# Graf Zeppelin may have been found



## Smokey (Jul 26, 2006)

SimHQ Forums: OT: wreck of Graf Zeppelin located?

Two weeks ago, on the 12th of July 2006, a ship belonging to Petrobaltic (a Polish oil company) found a 265 m. long wreck close to the port of Łeba which may be the Graf Zeppelin



> As the end of World War II neared, the roughly completed carrier was scuttled in shallow water at Stettin (now Szczecin) on 25 April 1945, just before the Red Army captured the city. After Germany's surrender, though, its history and fate is unclear. According to the terms of the Allied Tripartite Commission, a "Category C" ship (damaged or scuttled) should have been destroyed or sunk in deep water by 15 August 1946. Instead, the Russians decided to repair the damaged ship.

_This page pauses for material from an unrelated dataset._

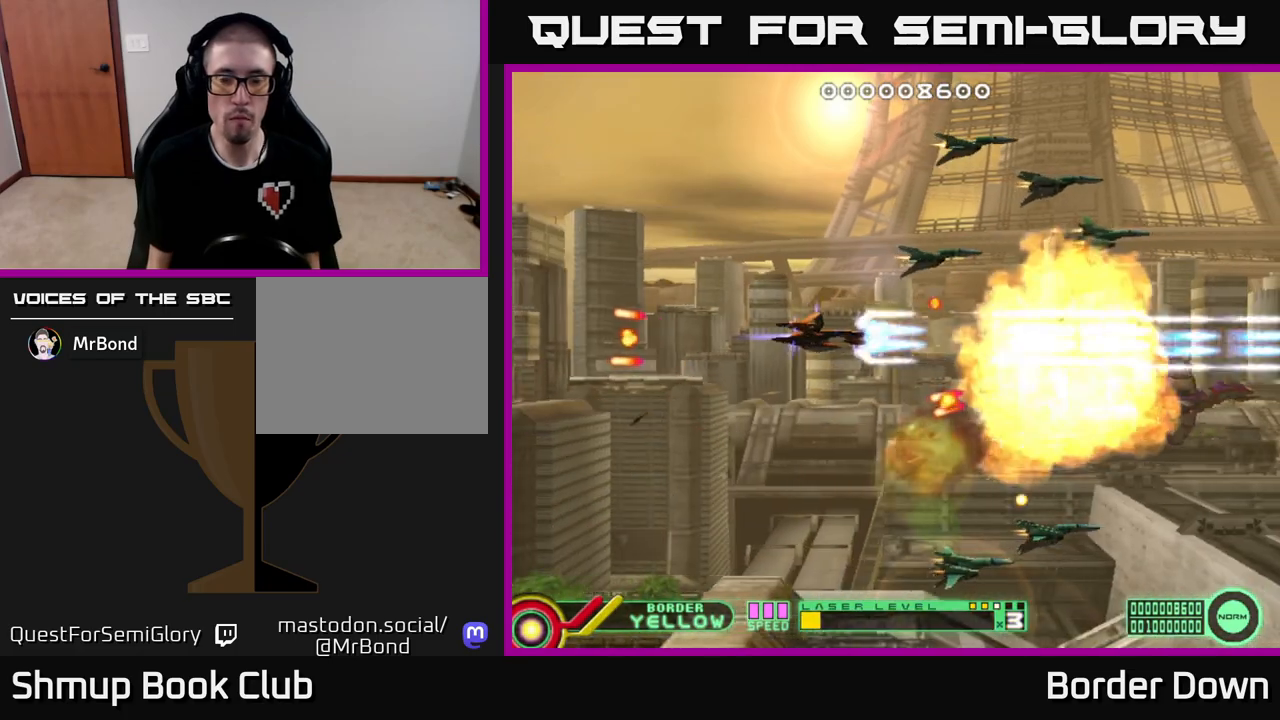
{"buttons": ["DPAD_UP"], "left_stick": "down", "right_stick": "center", "events": [[17, "DPAD_UP", "down"], [33, "A", "down"], [117, "A", "up"], [167, "A", "down"], [183, "DPAD_LEFT", "up"], [233, "A", "up"], [300, "A", "down"], [367, "A", "up"], [433, "A", "down"], [500, "A", "up"]]}
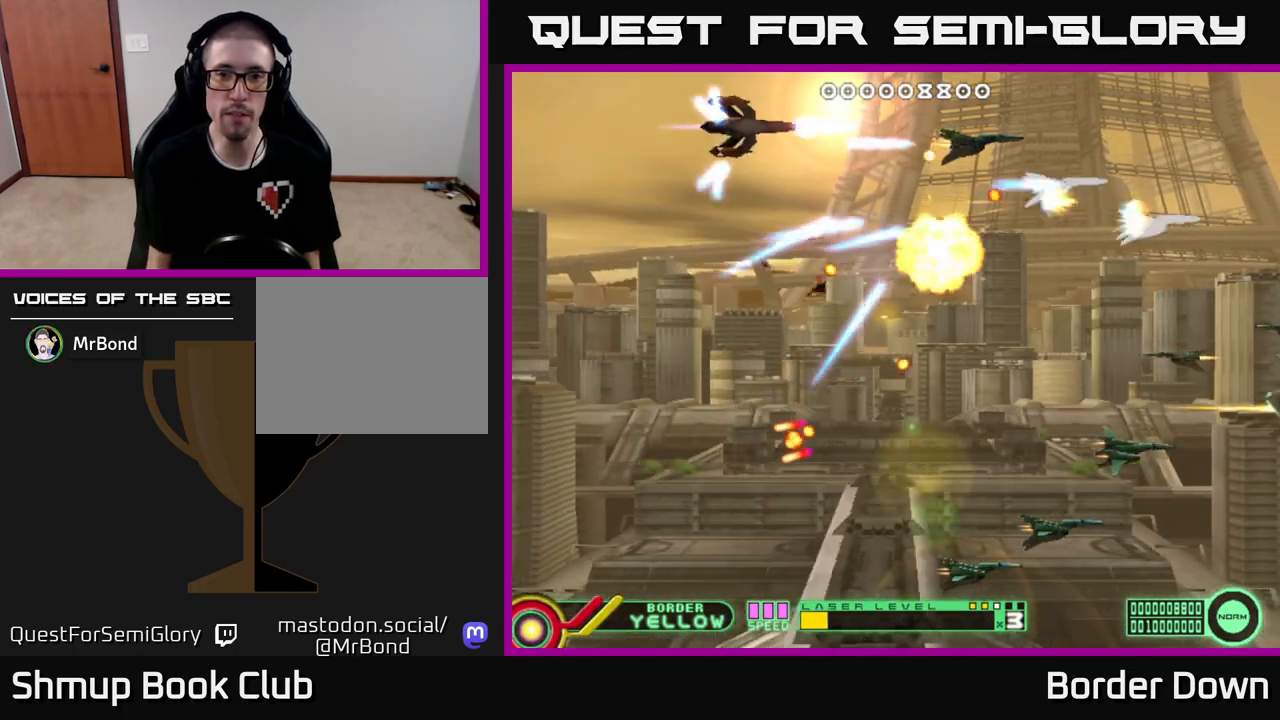
{"buttons": ["A", "DPAD_UP", "DPAD_RIGHT"], "left_stick": "down", "right_stick": "center"}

It was refloated in March, 1946. The last known photo of the carrier shows it leaving Swinemuende (now Swinoujscie on 7 April 1947 (see picture). The photo appears to show the carrier deck loaded with various containers, boxes and construction elements, hence the supposition that it was probably used to carry looted factory equipment from Poland and Germany to the Soviet Union.
> 
> For many years no other information about the ship's fate was available. There was some speculation that it was very unlikely that the hull made it to Leningrad, as it was argued that the arrival of such a large and unusual vessel would have been noticed by Western intelligence services. This assumption seemed to imply that the hull was lost at sea during transfer between Swinemuende and Leningrad. One account concluded that it struck a mine north of Rügen on 15 August 1947, but Rügen, west of Swinemuende, is not on the sailing route to Leningrad. Further north, in the Gulf of Finland, a heavily-mined area difficult for Western observers to monitor, seemed more likely.
> 
> After the opening of the Soviet archives, new light was shed on the mystery. It appears that the carrier was towed to Leningrad. There, after unloading, it was designated as "PO-101" (Floating Base Number 101). The Russians hoped that the carrier could be repaired in Leningrad's shipyards (those in Szczecin were destroyed). When this proved impractical, the ship was towed out to sea, back to the Swinemuende area. There, on 16 August 1947, it was used as a practice target for Soviet ships and aircraft. Allegedly, the Soviets installed aerial bombs on the flight deck, in hangars and even inside the funnels (to simulate a load of combat munitions), and then dropped bombs from aircraft, fired shells, and shot torpedoes into it. This assault would both comply with the Tripartite mandate (albeit late) and provide the Soviets with experience in sinking an aircraft carrier. By this point, the Cold War had well begun, and the Soviets were well aware of the large numbers and central importance of aircraft carriers in the US Navy, which in the event of an actual war between the Soviet Union and America would be targets of high strategic importance. Hence, experience in sinking carriers by aircraft was much more valuable in 1947 than before 1945. After being hit by 24 bombs and projectiles, the ship did not sink and had to be finished off by torpedoes. The exact position of the wreck was unknown for decades. On 12 July 2006 a ship belonging to Petrobaltic (a Polish oil company) found a 265 m. long wreck close to the port of Łeba which probably is the Graf Zeppelin. [1]



From

German aircraft carrier Graf Zeppelin - Wikipedia, the free encyclopedia

MaritimeQuest - Graf Zeppelin


----------



## DerAdlerIstGelandet (Jul 27, 2006)

Awesome that would be great if they found it!


----------



## Smokey (Jul 27, 2006)

A guy claims that



> Btw, the Navy confirmed - it is the wreck of Graf Zeppelin



SimHQ Forums: OT: wreck of Graf Zeppelin located?


----------



## v2 (Jul 27, 2006)

Graf Zeppelin in the sonar pics...


----------



## Hunter368 (Jul 27, 2006)

Very cool


----------



## Gnomey (Jul 27, 2006)

Yep, the sonar looks about right as well so it could well be her I guess we will find out soon enough.


----------



## v2 (Jul 28, 2006)

Graf Zeppelin- model


----------



## mosquitoman (Jul 28, 2006)

Nice! what scale is it?


----------



## loomaluftwaffe (Jul 28, 2006)

nice, it is good to see 109s and Stukas flying off the carriers for a change


----------



## Henk (Jul 30, 2006)

Cool I would love some pictures of the wreck.


----------



## DerAdlerIstGelandet (Jul 30, 2006)

Yeah I hope they post some of the wreck soon.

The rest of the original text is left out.